I am after advice on electrical issues to ensure I don't melt my wiring over the next few days! Yesterday I had to do an emergency dynamo to alternator conversion on my 67 BGT. I used the alternator from my 70 BGT which I assume is standard rating (is that 45 amps?). As i hadn't expected to do this the only shop I had access to was Halfords. The thickest wiring they had was 3mm2 with a 27 amp rating (which the packaging said was suitable for alternator charging ciruits). I wasn't very happy with this so what I have done is run two lengths of this wire from the solinoid to the alternator (it has 2 output terminals, so one wire on each).

Is this safe to leave like this, or should I get one thicker wire? What sort of wiring rating do you need compared to alternator rating? How does having two different wires compare to one wire? Can I just add the ratings, or are two seperate wires greater or lesser than the combined rating?

Cheers
Iain

I D Cameron

Iain,

The rated oiutput from your alternator is 22 amps so you are well within capacity of the 27 amp cable. Now running two cables will give 54 amp capacity provided of course that they are both of identical length. If for example one is an inch shorter than the other then the current will always take the shortest path and a higher percentage will go down this cable. As you are so far within capacity it doesn't matter and you can leave your new wiring just as it is.
Iain MacKintosh

A 16ACR as used on a 70 MGB is 34 amps, it was the dynamo that was 22 amps. Having said that the car isn't going to demand any more current from the alternator than the dynamo unless you added some electrical loads as well. But whereas a dynamo will begin to reduce output voltage and hence current as it gets towards the maximum factory loads, the alternator won't to the same extent so you will eventually get more current from the alternator than the dynamo. With the standard wiring all that will happen is that you will get a bit of volt-drop in the wiring, which probably won't even be enough for you to feel the difference as heat. To get the most out of the alternator use 34 amp or higher wire (two runs of 27 amp is more than enough) between the alternator and the junction of the three brown wires where the old voltage regulator was. If you only run it to the solenoid whilst it will help with battery charging it will actually *worsen* the situation slightly as to get from the solenoid to the rest of the cars electrics it will have to come up from the solenoid through the existing length of dynamo-rated wire to the voltage regulator before it can start going towards the cars electrics via the ignition switch, lighting switch and fusebox.
Paul Hunt 2

Thanks guys,

Sounds like I am safe anyway. Car only has stadard electric gizzmos (not much then!) and always worked just fine on the dynamo. However, it seized yesterday on the way to work and I had an alternator handy at home from my 70 BGT that I broke recently. The car had already been converted to -ve earth so it was straight forward.

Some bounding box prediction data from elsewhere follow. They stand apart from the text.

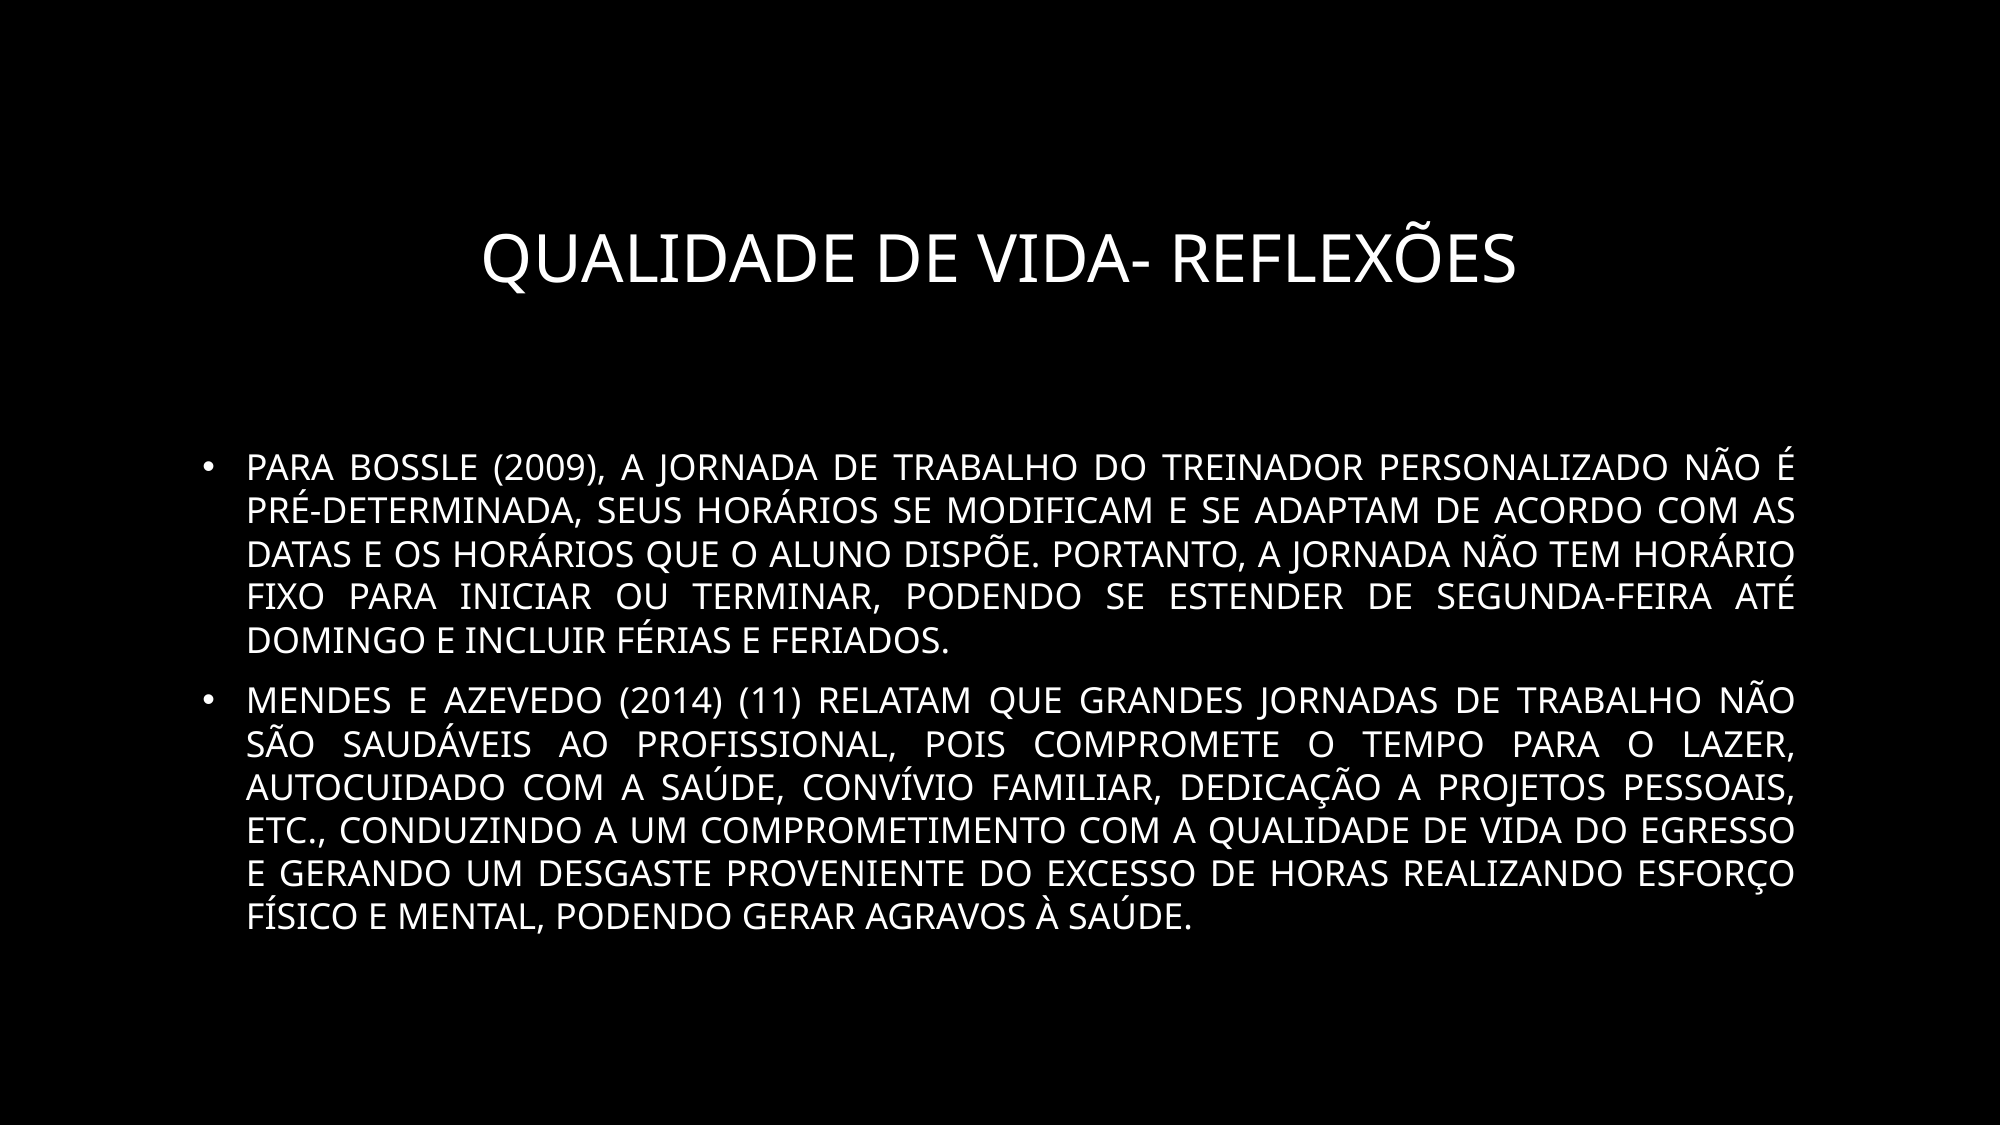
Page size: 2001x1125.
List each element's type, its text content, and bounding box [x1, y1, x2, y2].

list para Bossle (2009), a jornada de trabalho do treinador personalizado não é pré-determinada, seus horários se modificam e se adaptam de acordo com as datas e os horários que o aluno dispõe. Portanto, a jornada não tem horário fixo para iniciar ou terminar, podendo se estender de segunda-feira até domingo e incluir férias e feriados. Mendes e Azevedo (2014) (11) relatam que grandes jornadas de trabalho não são saudáveis ao profissional, pois compromete o tempo para o lazer, autocuidado com a saúde, convívio familiar, dedicação a projetos pessoais, etc., conduzindo a um comprometimento com a qualidade de vida do egresso e gerando um desgaste proveniente do excesso de horas realizando esforço físico e mental, podendo gerar agravos à saúde. [187, 437, 1813, 950]
title Qualidade de vida- Reflexões [187, 99, 1813, 413]
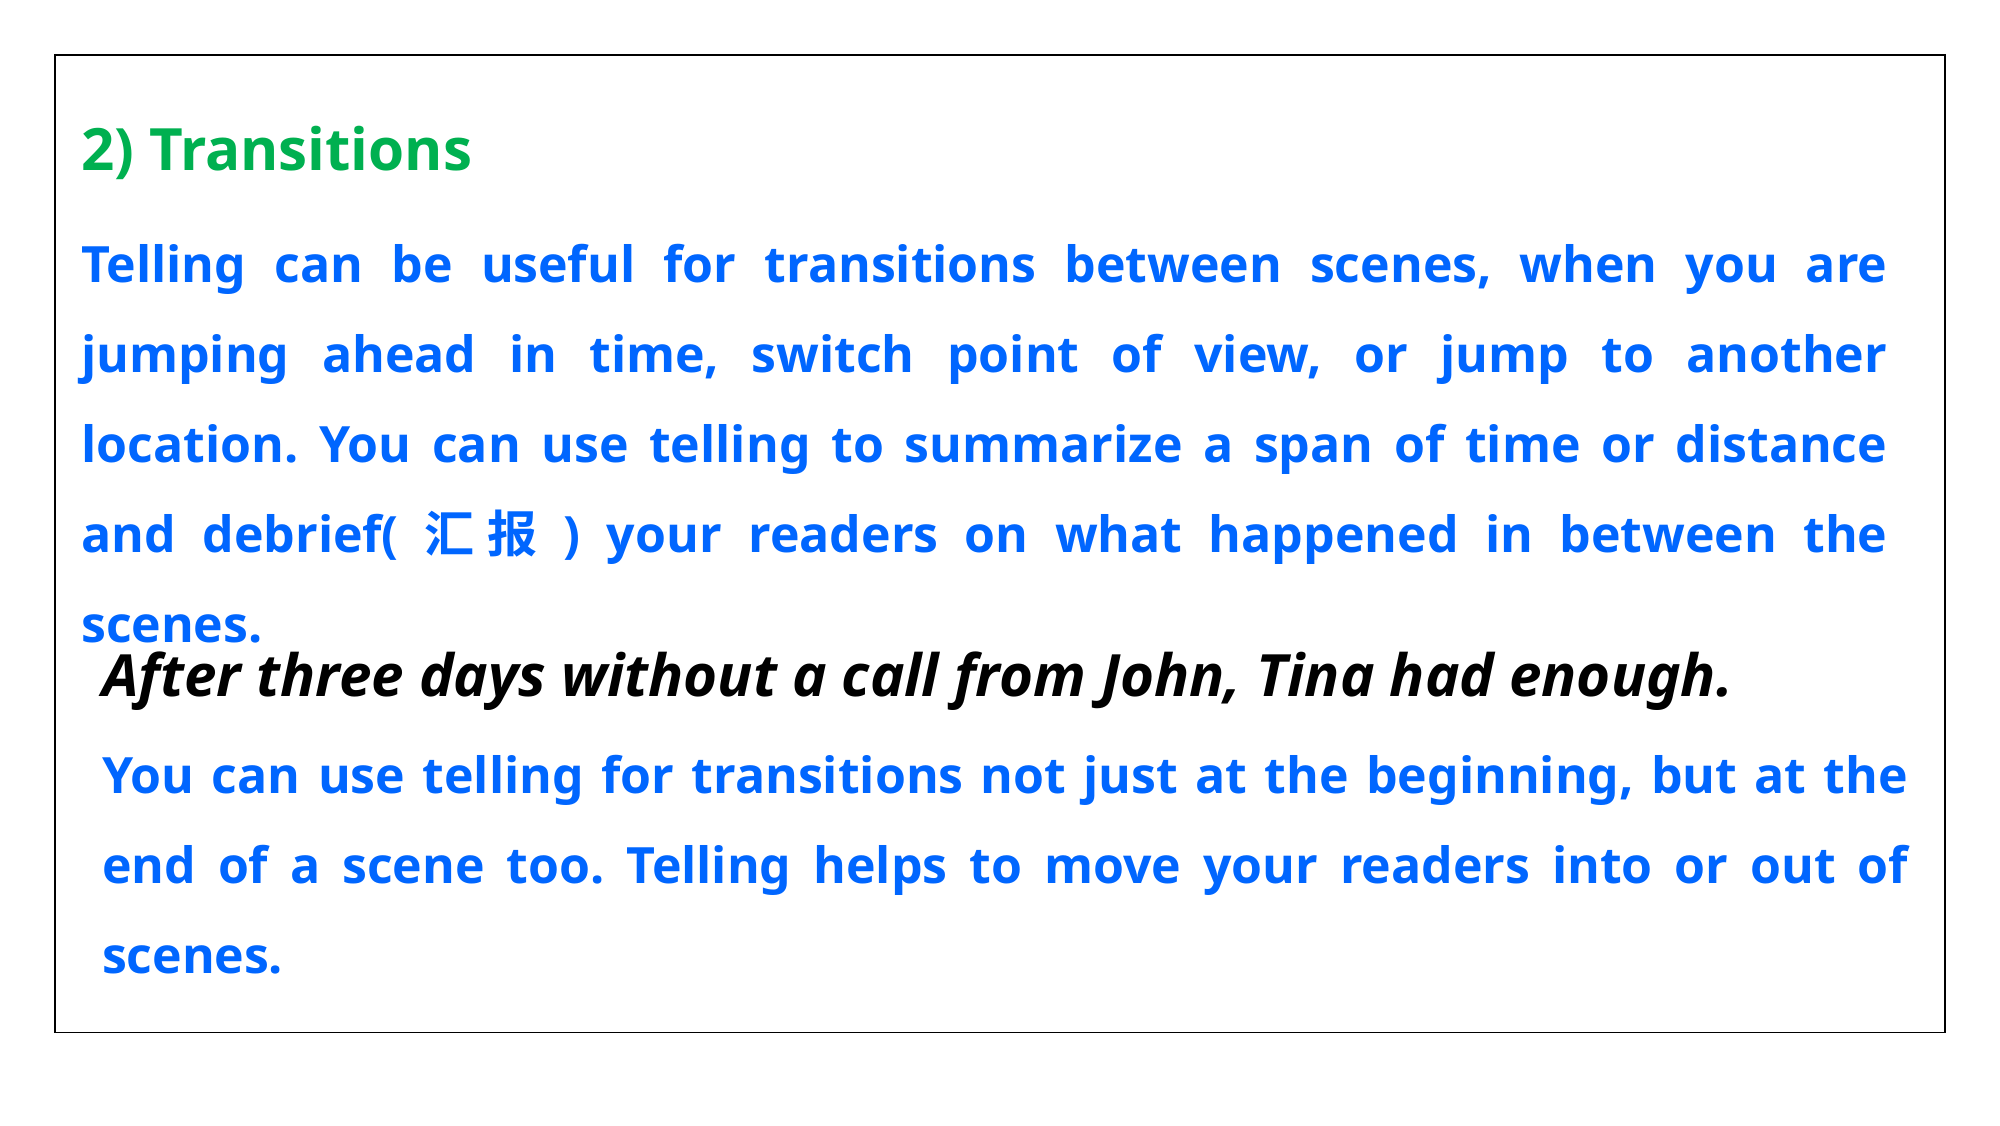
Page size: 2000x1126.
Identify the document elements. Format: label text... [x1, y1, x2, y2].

text_box After three days without a call from John, Tina had enough. [75, 595, 1924, 706]
text_box 2) Transitions [54, 69, 1844, 190]
text_box You can use telling for transitions not just at the beginning, but at the end of a scene too. Telling helps to move your readers into or out of scenes. [75, 706, 1924, 992]
table_header [56, 56, 1944, 1032]
text_box Telling can be useful for transitions between scenes, when you are jumping ahead in time, switch point of view, or jump to another location. You can use telling to summarize a span of time or distance and debrief(汇报) your readers on what happened in between the scenes. [54, 195, 1903, 661]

Paul, the wiring is now exactly as you describe in the electrical section of your site. I have left the voltage regulator in situ as I see little benefit in removing it. I guess the ideal solution is to run wires from the solinoid to the ignition switch, lighting switch and fusebox. I I do this at some point what rating wire should I use?

Cheers
Iain
I D Cameron

To be honest unless you increase the electrical load on the car significantly there is little to be gained by uprating the wiring to those points, and potentially (ho ho) something to be lost as aftermarket wiring is rarely as robust as the original with its welded spades and such-like. One time you would uprate the wiring is if uprating the headlights which should be accompanied by relays and fuses. The relay contacts (which supply the beams) should be fed by suitable gauge wiring connected back to wherever the new alternator output goes to. After that the original main lighting and dip switches are only carrying the very small currents. I'd forgotten the remote solenoid was so close to the old regulator, it looks like the brown wires on the regulator could be swung round so that the two from the fusebox and switches, together with the new one from the alternator, could be connected to the solenoid using lugs which are more robust than spades.